Write out the passage of the Aqueducts execution page between "Skip to content" and "the Aqueducts CLI.", inclusive, copying it word for word.

[Document text — start]

Skip to content

Execution

Aqueducts supports both local and remote pipeline execution. Use the CLI for local execution or submit jobs to remote executors running in your infrastructure.

Local Execution

Execute pipelines directly on your local machine using the Aqueducts CLI.

Basic Usage

# Run a pipeline
aqueducts run --file pipeline.yml

# Run with parameters
aqueducts run --file pipeline.yml --param key1=value1 --param key2=value2

# Multiple parameters
aqueducts run --file pipeline.yml --params key1=value1 --params key2=value2

Supported Formats

The CLI supports multiple pipeline definition formats:

aqueducts run --file pipeline.yml
aqueducts run --file pipeline.json
aqueducts run --file pipeline.toml

Format Support

JSON and TOML support require appropriate feature flags during CLI installation.

Local Execution Benefits

  • Direct access to local files and databases
  • No network overhead for file-based operations
  • Immediate feedback and debugging
  • Full control over execution environment

Remote Execution

Execute pipelines on remote executors deployed within your infrastructure, closer to your data sources.

[Document text — finish]
[Records provided — start]

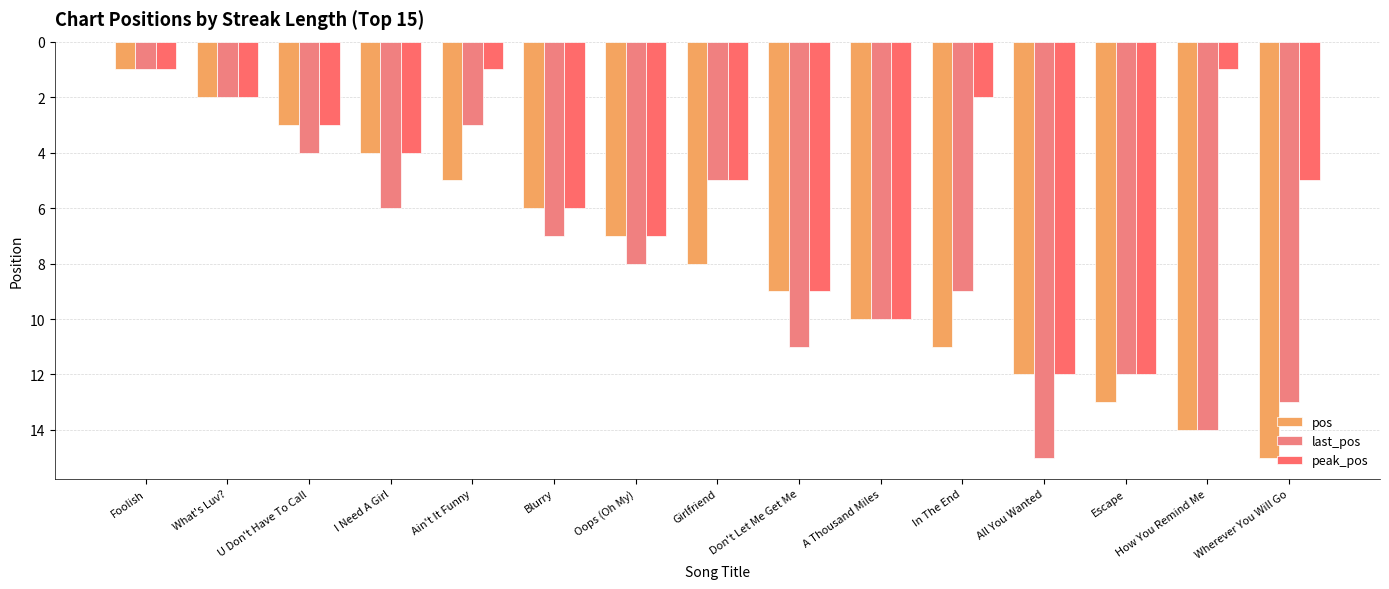

The last_pos series shows 6 at I Need A Girl. True or false?

True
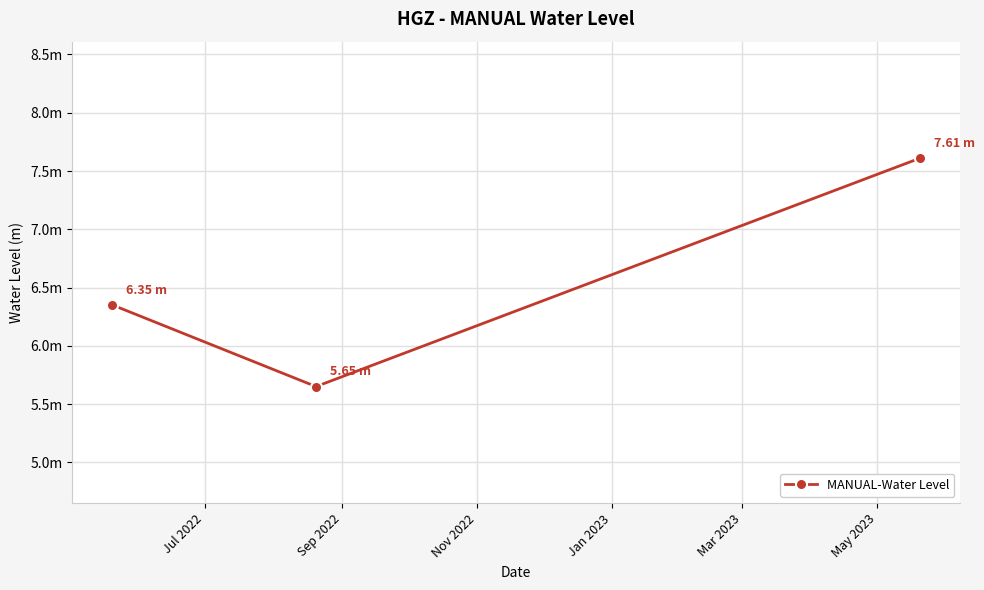

What is the difference between the maximum and second lowest values?

1.3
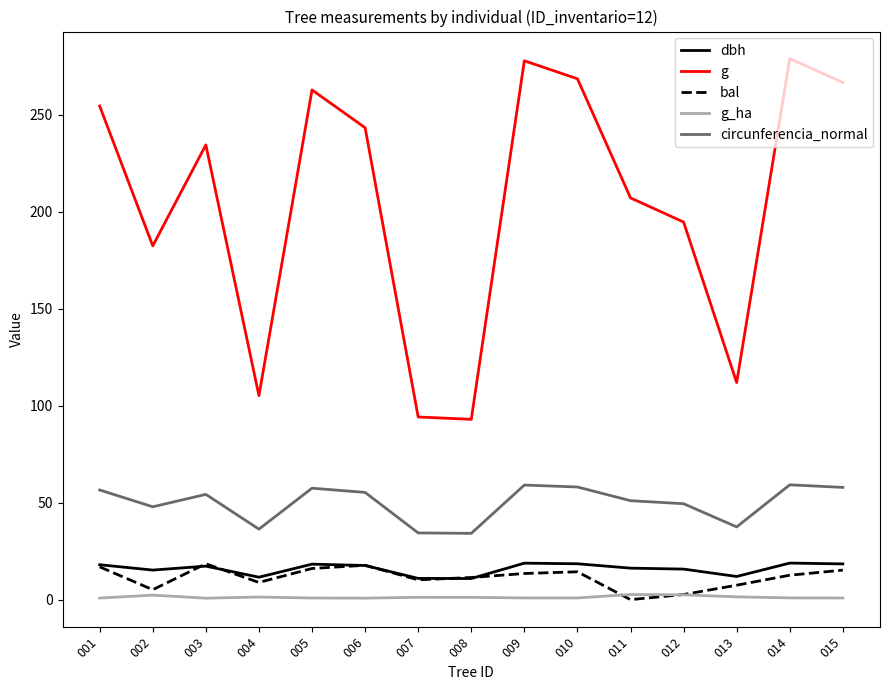

The circunferencia_normal series shows 59.1 at 009. True or false?

True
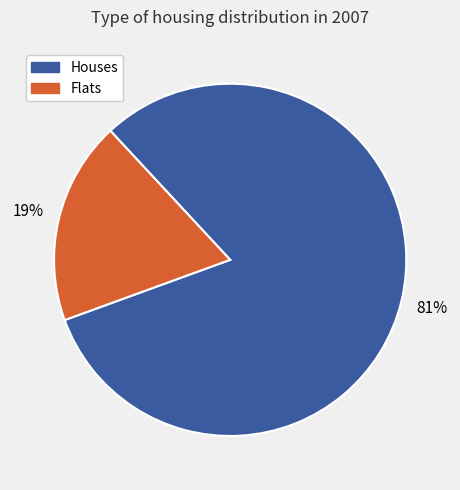

Between Flats and Houses, which is larger?

Houses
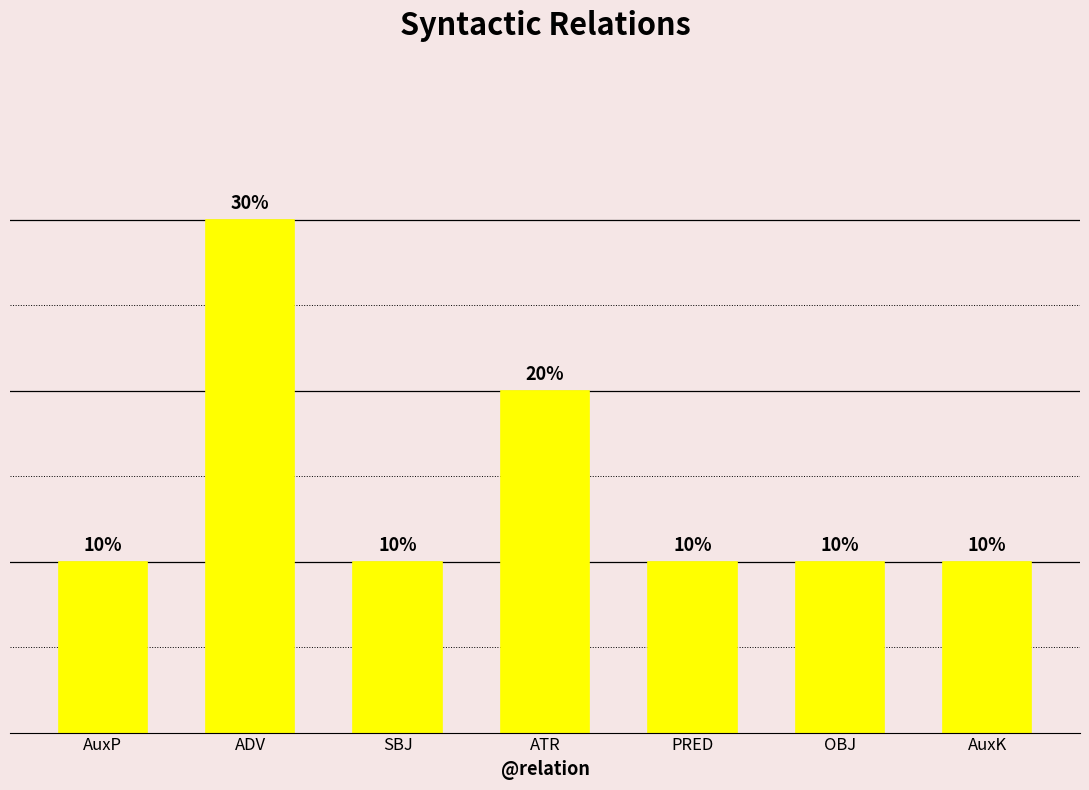

Rank the categories by value from lowest to highest.

AuxP, SBJ, PRED, OBJ, AuxK, ATR, ADV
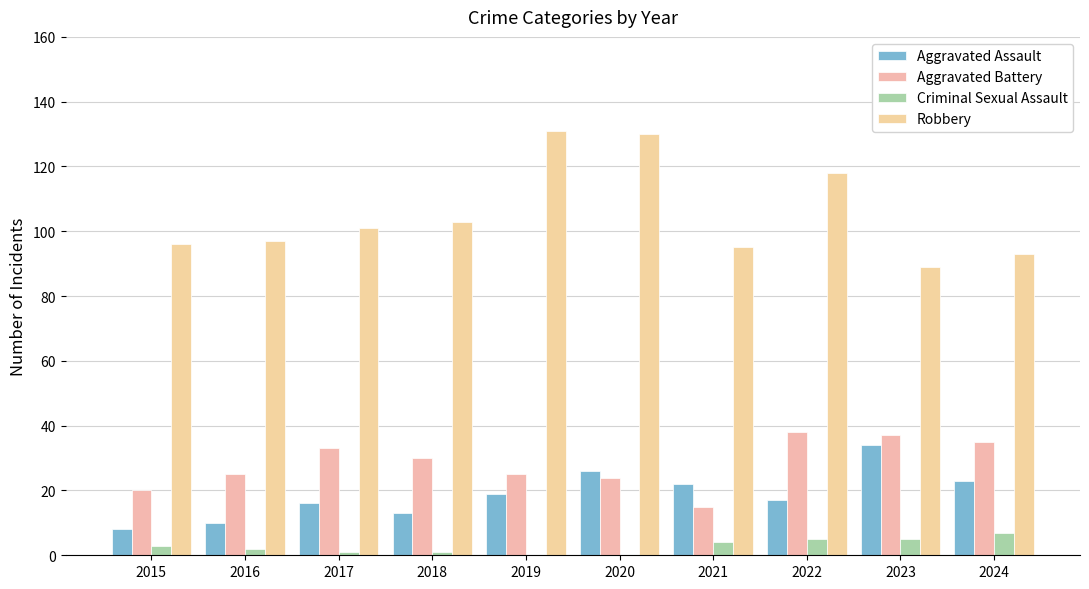

How many distinct data groups are displayed?

4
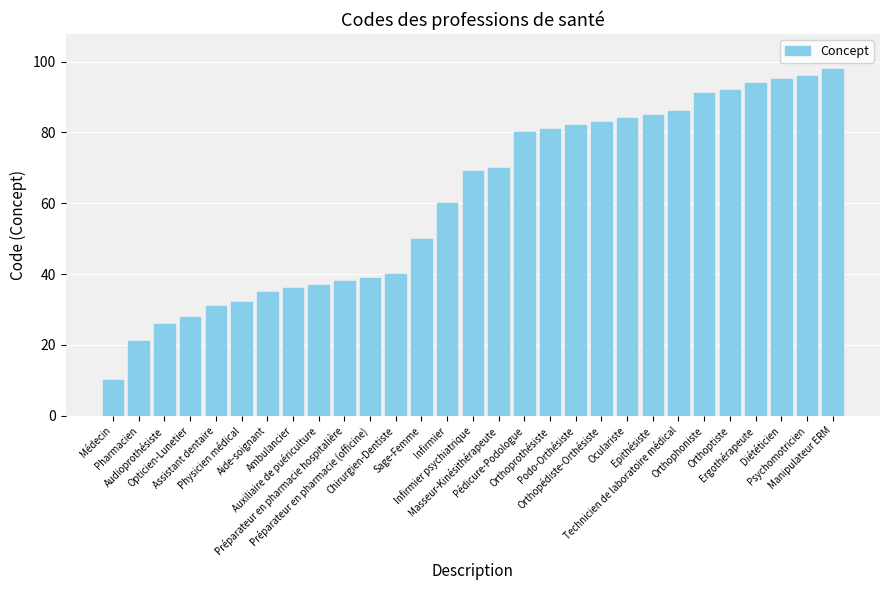

Is it true that the value at Préparateur en pharmacie (officine) is 57?

False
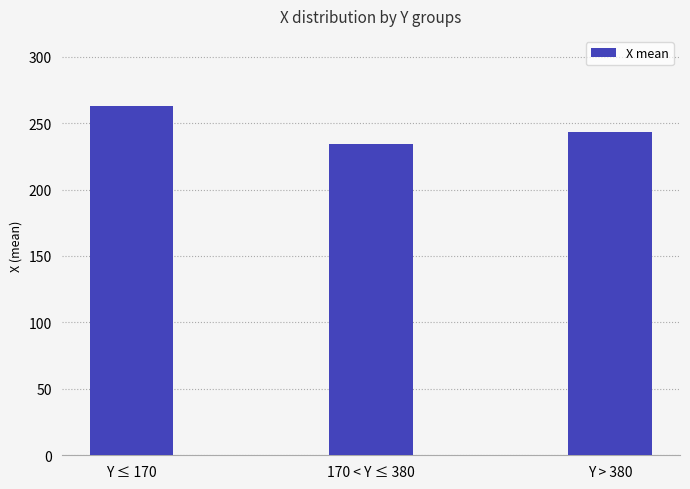

Does the chart contain any negative values?

No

[Records provided — finish]

## Task answer:
Skip to content

Execution

Aqueducts supports both local and remote pipeline execution. Use the CLI for local execution or submit jobs to remote executors running in your infrastructure.

Local Execution

Execute pipelines directly on your local machine using the Aqueducts CLI.